There are many students, like myself, who are International Studies or International Business majors. A requirement for these majors is to complete language studies through a 300 level class. This language directs the region of focus for your studies with emphasis on that region’s culture, politics and economics. The languages currently offered by the Mount are French, German, Italian, Latin and Spanish. These are valuable languages and may work for some, but the variety seems to fall short of what is in demand now. Let’s look at the regions that come across our television news and news links every single day. The Middle East, Eastern Europe and Asia. These are areas of threats and crisis; political, moral and financial. What are the languages most commonly spoken these areas?  They are Arabic, Russian and Chinese.

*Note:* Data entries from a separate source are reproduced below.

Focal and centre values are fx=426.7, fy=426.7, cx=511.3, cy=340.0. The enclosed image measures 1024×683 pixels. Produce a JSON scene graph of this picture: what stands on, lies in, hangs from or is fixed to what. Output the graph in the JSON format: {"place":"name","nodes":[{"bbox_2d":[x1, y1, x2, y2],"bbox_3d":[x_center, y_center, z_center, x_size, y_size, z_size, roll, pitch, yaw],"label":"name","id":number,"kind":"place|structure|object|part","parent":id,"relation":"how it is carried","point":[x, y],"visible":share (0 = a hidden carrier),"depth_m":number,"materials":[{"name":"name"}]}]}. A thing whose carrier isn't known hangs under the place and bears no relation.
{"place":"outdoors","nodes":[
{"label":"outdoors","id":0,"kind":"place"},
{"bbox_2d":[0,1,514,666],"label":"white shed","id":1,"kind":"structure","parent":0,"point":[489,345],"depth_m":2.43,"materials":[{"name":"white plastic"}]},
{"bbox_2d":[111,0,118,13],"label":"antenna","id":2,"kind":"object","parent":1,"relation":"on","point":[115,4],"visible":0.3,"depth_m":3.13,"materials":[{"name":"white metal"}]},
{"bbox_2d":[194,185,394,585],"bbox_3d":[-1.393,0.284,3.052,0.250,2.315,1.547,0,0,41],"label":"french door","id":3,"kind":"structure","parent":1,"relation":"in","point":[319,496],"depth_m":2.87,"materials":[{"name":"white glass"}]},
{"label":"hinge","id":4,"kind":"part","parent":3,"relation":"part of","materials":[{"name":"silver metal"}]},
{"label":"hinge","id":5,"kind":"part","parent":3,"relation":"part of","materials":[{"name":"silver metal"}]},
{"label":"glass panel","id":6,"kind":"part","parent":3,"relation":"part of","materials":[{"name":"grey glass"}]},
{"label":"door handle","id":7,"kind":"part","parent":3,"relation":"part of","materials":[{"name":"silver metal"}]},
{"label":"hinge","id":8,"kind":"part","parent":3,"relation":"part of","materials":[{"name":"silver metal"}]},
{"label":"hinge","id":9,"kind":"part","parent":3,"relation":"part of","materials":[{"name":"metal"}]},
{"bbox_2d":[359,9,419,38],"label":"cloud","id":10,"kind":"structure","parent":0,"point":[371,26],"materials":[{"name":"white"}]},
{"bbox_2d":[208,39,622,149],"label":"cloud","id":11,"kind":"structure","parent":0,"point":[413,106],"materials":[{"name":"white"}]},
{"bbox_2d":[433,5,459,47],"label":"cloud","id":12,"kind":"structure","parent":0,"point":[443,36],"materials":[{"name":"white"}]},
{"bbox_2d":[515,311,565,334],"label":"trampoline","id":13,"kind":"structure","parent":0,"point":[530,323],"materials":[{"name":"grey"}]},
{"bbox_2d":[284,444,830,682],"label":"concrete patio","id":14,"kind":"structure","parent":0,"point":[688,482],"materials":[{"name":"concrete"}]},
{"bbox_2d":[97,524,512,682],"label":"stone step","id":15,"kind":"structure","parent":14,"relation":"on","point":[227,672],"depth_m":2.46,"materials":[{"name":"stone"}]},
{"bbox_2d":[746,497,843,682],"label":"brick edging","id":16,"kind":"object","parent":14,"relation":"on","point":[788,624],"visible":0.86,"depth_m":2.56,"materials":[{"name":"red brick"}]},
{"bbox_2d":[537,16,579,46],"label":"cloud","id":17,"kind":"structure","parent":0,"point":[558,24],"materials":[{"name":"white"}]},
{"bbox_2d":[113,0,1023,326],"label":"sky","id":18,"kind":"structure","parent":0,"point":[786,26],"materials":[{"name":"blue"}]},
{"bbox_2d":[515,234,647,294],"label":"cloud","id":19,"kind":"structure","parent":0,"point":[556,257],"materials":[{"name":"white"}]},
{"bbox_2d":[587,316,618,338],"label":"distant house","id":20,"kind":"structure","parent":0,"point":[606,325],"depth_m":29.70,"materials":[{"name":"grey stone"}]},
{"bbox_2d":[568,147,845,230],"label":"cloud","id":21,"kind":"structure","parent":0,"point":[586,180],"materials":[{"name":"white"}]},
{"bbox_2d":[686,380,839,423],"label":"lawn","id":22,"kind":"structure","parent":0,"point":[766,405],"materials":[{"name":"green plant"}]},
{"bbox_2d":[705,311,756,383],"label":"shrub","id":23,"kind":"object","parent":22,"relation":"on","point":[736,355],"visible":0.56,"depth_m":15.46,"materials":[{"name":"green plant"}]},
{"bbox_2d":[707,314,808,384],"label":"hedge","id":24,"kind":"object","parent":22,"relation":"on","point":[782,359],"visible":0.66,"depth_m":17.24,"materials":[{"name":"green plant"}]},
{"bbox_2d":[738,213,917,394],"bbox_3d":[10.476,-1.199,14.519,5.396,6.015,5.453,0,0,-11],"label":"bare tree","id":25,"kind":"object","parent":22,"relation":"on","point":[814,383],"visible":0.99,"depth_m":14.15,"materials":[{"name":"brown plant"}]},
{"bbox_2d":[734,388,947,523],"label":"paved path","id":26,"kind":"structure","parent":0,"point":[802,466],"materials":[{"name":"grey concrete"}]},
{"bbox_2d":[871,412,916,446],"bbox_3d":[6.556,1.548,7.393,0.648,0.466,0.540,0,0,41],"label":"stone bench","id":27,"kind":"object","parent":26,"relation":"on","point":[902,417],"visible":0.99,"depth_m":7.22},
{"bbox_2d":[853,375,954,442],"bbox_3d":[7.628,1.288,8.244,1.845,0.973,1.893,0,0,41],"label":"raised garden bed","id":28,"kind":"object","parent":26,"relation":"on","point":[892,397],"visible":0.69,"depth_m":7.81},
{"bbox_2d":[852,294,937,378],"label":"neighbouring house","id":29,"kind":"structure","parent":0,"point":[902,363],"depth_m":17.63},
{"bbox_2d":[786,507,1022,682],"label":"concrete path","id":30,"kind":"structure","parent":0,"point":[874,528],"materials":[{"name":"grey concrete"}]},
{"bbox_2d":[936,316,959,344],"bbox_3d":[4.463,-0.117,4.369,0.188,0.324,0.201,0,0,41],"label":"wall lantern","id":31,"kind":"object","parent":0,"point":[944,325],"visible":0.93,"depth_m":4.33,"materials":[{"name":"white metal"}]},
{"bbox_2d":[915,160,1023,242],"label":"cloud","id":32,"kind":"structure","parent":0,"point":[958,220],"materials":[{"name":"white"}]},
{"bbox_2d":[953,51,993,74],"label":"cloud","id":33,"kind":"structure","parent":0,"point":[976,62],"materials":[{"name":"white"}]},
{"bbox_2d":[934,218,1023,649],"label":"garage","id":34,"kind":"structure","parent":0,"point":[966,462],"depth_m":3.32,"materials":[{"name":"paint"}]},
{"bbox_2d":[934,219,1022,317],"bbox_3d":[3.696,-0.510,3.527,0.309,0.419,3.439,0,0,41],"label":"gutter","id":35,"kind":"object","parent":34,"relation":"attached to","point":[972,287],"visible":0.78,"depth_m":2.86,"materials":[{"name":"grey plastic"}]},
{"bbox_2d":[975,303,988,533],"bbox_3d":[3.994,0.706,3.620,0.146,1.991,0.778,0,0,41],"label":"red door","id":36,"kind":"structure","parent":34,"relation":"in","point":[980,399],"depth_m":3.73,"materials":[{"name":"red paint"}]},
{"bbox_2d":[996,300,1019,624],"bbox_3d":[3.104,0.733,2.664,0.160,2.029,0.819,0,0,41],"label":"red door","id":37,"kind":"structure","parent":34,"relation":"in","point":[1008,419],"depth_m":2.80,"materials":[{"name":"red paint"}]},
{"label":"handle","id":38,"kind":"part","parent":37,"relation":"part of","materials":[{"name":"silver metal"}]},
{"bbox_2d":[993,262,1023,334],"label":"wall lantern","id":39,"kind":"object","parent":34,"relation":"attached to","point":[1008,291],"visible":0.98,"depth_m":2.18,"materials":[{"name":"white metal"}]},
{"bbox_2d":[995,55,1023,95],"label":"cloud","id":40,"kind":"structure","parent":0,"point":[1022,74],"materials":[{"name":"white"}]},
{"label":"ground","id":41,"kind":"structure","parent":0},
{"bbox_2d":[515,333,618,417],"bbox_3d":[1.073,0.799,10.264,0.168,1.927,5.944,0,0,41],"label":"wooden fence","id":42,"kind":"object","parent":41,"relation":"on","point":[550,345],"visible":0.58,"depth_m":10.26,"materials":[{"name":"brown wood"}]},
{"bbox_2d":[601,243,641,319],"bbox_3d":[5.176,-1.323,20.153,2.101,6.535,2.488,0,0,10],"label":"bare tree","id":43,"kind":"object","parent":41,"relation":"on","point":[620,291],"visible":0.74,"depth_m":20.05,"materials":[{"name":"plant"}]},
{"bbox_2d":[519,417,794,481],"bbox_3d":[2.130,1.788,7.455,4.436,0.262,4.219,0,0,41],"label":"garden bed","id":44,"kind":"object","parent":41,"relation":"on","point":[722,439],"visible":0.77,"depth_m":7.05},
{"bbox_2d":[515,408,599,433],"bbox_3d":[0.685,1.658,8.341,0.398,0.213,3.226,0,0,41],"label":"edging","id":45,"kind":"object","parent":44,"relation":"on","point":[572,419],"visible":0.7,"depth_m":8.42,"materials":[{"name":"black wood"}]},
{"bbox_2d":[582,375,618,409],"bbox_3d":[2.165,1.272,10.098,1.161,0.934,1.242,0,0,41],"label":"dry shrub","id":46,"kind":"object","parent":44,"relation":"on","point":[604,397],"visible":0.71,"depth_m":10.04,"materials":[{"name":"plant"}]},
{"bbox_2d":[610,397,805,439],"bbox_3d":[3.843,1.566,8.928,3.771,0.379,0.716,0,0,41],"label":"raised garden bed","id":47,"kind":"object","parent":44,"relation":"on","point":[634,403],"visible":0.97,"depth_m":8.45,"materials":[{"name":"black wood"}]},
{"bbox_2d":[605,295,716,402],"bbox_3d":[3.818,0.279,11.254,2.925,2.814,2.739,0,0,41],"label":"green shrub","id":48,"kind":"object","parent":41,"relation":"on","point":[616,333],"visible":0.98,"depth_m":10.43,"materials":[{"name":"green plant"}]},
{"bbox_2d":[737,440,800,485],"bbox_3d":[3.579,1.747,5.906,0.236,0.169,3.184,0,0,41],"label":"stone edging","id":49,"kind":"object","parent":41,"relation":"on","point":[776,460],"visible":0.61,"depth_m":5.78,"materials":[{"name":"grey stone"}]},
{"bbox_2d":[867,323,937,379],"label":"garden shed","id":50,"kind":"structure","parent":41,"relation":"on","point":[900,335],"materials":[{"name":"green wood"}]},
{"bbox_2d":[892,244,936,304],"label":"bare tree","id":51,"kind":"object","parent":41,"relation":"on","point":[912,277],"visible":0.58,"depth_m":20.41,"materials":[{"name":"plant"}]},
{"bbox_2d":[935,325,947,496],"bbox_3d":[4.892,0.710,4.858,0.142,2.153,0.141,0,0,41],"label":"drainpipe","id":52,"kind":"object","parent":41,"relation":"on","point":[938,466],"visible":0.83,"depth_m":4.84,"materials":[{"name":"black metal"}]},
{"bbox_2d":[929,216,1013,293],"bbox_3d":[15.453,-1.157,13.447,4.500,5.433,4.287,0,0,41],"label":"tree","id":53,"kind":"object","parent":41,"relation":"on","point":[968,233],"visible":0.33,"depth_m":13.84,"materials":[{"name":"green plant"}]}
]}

I do not question the importance of having a region of focus as part of your studies.  Understanding cultural differences and nuances is imperative to diplomacy in all aspects.  For example, I have studied Russian for the better part of six years. I can honestly say that it has helped in my understanding of the world. I watch the news with a different perspective. I have studied Russian culture and I understand how it drives Putin.  I listen to interviews differently and see how news agencies manage and manipulate the message. My studies have given me insights that I cannot take for granted.  Insights that I know will aid me as I pursue a career on the world stage. Unfortunately, the Mount doesn’t offer Russian and I have hit a dead end.  Doesn’t it make sense for the Mount to prepare its International Studies and International Business majors for success by giving them the opportunity to study languages such as Russian and, in turn, make them more competitive? Let us dive deeper into more diverse language and culture studies. Give us an opportunity to better understand how and why China influences the global market, what motivates extremists in the Middle East and the implications of Russia’s reach in the Ukraine and Syria. We need to be offering languages that put Mount students at the forefront of international issues – Chinese, Russian and Arabic.